(Page excerpt Opens)

Only one song on Tides Of A Teardrop really evokes traditional bluegrass: “Suspended In Heaven.” Marlin, who wrote it one Mother’s Day, sounds as if he grew up in the Appalachian enclave of Hiltons, Virginia, tucked right into the Carter Family Fold, as he laments, “Mother is gone, her journey’s unending/ We’ll see her pass by in the night sky a’glowing/ And she’ll see the blue of the oceans rising/ The tides of a teardrop, suspended in heaven.”


He actually did grow up nearby, just over the North Carolina side of the border. The three generations of female pianists in his family leaned toward gospel and hymns, but at 14, when he first picked up a guitar, he was listening to Led Zeppelin, the Beatles and Pantera.

“Then I found bluegrass and folk music and a light bulb clicked on in my head,” he recalls. “That was the music and the sounds and the tones that I’d been missing.”


He’d already moved to Chapel Hill when he started playing mandolin, at 20. “I love the tones and just where it fits in the role of a string band,” he says, “and it just made sense to me and was really appealing.”

He credits Frantz with helping to broaden his horizons in the realm of acoustic string music.

 “She’s always conscious of the melody and always incorporates that into her solos. I love that about her playing, and I think that was something that she brought out of me — and is still trying to bring out of me,” he says with a laugh. “But that really helped me when I was first starting to learn the mandolin.”

(Page excerpt Closes)

Pull out the words of the passage about Marlin, unchanged, from "He’d already moved" to "acoustic string music.". The items that follow come from a different source than the passage about Marlin.

(Exercise data Opens)

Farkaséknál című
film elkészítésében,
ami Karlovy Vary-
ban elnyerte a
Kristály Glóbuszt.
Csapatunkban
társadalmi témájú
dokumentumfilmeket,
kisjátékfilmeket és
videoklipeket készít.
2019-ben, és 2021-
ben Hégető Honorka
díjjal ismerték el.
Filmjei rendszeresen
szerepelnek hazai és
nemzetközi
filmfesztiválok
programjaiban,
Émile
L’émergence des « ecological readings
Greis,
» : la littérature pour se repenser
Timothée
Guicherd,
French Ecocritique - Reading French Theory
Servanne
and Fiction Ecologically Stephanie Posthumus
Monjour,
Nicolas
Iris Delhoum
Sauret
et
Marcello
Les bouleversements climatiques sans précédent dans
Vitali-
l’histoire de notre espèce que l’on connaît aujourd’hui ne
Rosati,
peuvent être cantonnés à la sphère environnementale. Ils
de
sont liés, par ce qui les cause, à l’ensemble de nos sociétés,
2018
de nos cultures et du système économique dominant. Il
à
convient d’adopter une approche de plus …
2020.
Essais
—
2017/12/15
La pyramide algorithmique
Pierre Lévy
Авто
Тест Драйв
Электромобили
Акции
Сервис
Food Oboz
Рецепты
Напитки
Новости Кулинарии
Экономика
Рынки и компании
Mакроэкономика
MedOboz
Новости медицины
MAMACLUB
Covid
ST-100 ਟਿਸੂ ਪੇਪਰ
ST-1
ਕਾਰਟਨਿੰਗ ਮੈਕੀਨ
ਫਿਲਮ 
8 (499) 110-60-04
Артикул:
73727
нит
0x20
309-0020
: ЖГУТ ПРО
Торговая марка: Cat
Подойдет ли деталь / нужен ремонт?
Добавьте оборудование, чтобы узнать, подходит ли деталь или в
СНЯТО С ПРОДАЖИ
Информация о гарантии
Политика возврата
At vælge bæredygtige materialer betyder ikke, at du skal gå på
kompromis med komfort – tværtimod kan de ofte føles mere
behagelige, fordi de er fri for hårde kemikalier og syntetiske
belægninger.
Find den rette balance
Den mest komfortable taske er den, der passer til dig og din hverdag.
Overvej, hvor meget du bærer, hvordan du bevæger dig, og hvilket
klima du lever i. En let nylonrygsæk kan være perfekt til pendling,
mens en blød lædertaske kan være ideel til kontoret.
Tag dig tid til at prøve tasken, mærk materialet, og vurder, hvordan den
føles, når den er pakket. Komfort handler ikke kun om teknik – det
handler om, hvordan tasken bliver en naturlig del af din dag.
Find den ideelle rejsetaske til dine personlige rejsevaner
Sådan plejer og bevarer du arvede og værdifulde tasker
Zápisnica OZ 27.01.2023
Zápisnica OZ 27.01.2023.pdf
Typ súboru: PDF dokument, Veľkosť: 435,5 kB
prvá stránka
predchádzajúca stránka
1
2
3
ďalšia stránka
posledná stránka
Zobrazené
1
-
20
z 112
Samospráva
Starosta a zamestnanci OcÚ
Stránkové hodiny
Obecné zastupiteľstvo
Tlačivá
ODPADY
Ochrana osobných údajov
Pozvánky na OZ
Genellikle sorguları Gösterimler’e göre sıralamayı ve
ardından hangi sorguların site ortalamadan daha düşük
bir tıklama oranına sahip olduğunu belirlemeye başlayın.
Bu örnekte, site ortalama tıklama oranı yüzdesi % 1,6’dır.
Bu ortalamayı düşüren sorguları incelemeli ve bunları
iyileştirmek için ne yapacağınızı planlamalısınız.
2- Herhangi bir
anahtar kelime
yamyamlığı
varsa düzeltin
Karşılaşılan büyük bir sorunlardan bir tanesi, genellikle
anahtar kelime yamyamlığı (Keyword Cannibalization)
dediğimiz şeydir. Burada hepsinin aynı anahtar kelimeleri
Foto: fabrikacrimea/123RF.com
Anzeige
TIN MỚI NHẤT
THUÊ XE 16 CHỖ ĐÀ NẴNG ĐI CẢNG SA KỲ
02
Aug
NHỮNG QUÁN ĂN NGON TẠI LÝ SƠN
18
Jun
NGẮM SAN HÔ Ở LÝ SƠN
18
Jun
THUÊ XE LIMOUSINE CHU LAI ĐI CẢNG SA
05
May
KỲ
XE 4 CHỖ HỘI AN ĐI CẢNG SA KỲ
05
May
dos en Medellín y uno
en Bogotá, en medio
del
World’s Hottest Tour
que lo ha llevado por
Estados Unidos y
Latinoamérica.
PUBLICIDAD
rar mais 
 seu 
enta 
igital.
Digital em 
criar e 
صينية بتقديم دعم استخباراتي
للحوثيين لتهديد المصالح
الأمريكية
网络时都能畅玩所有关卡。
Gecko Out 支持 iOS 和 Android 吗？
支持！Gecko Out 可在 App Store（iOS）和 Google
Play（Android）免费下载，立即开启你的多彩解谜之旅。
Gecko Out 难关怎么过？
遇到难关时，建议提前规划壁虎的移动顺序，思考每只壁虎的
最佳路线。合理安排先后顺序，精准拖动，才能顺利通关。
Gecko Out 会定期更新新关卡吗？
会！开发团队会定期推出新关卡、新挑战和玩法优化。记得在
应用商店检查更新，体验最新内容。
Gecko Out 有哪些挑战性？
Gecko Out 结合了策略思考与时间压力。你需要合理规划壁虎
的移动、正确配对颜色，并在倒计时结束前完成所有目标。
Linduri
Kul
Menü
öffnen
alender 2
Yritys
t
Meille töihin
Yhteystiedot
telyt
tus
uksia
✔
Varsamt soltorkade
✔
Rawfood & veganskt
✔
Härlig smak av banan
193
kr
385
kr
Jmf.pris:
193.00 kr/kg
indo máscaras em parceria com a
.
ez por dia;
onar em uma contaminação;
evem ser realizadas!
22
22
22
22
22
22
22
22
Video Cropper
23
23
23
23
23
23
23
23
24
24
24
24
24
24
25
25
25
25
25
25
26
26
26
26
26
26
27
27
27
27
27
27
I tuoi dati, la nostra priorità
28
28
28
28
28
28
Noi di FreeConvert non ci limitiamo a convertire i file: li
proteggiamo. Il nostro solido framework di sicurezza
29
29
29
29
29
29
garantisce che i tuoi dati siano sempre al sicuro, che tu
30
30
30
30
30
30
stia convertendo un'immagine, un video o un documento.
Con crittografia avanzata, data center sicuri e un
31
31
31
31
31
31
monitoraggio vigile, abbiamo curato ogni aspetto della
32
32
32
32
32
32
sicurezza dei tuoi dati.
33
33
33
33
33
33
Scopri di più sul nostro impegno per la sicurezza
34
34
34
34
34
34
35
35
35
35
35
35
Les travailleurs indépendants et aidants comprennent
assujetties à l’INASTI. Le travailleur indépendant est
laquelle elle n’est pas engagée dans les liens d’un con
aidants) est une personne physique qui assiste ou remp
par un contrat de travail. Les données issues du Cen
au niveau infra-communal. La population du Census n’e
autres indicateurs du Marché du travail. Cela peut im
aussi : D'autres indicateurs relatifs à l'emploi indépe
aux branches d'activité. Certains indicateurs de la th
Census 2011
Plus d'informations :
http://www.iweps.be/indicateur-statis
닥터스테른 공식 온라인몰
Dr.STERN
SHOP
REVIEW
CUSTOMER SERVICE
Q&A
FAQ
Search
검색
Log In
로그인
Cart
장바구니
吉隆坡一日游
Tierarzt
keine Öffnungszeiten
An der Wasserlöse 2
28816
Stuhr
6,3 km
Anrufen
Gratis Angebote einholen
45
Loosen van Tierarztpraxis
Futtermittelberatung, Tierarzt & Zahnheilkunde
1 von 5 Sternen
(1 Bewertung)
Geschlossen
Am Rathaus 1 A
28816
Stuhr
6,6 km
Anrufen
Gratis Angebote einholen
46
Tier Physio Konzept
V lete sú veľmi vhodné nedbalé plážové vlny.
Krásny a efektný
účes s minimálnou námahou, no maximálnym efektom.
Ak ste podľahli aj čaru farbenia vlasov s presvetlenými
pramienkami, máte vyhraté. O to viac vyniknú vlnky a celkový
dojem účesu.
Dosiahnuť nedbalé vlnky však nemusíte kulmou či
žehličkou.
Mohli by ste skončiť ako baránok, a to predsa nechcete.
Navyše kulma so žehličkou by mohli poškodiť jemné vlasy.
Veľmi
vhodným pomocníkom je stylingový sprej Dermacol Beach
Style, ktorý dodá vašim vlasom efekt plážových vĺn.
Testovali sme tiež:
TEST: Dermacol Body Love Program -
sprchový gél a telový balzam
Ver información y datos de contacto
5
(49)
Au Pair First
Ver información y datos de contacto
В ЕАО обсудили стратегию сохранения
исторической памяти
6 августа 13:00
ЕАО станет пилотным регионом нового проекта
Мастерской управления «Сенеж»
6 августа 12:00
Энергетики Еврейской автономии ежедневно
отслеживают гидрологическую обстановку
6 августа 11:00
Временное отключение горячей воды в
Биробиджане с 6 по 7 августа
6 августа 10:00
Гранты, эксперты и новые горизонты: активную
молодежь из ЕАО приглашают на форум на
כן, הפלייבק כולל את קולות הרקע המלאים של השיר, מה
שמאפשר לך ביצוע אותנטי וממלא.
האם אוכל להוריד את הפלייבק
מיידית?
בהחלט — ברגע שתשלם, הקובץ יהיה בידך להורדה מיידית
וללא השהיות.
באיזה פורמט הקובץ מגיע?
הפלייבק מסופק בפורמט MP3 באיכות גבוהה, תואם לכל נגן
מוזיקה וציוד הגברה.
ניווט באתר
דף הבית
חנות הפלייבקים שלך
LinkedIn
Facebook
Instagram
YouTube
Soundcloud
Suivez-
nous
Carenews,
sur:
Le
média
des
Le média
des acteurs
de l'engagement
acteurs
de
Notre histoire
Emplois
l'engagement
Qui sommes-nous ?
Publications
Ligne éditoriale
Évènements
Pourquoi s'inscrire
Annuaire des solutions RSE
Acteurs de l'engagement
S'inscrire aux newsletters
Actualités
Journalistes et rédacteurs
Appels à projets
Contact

(Exercise data Closes)

• **Task result**
He’d already moved to Chapel Hill when he started playing mandolin, at 20. “I love the tones and just where it fits in the role of a string band,” he says, “and it just made sense to me and was really appealing.”

He credits Frantz with helping to broaden his horizons in the realm of acoustic string music.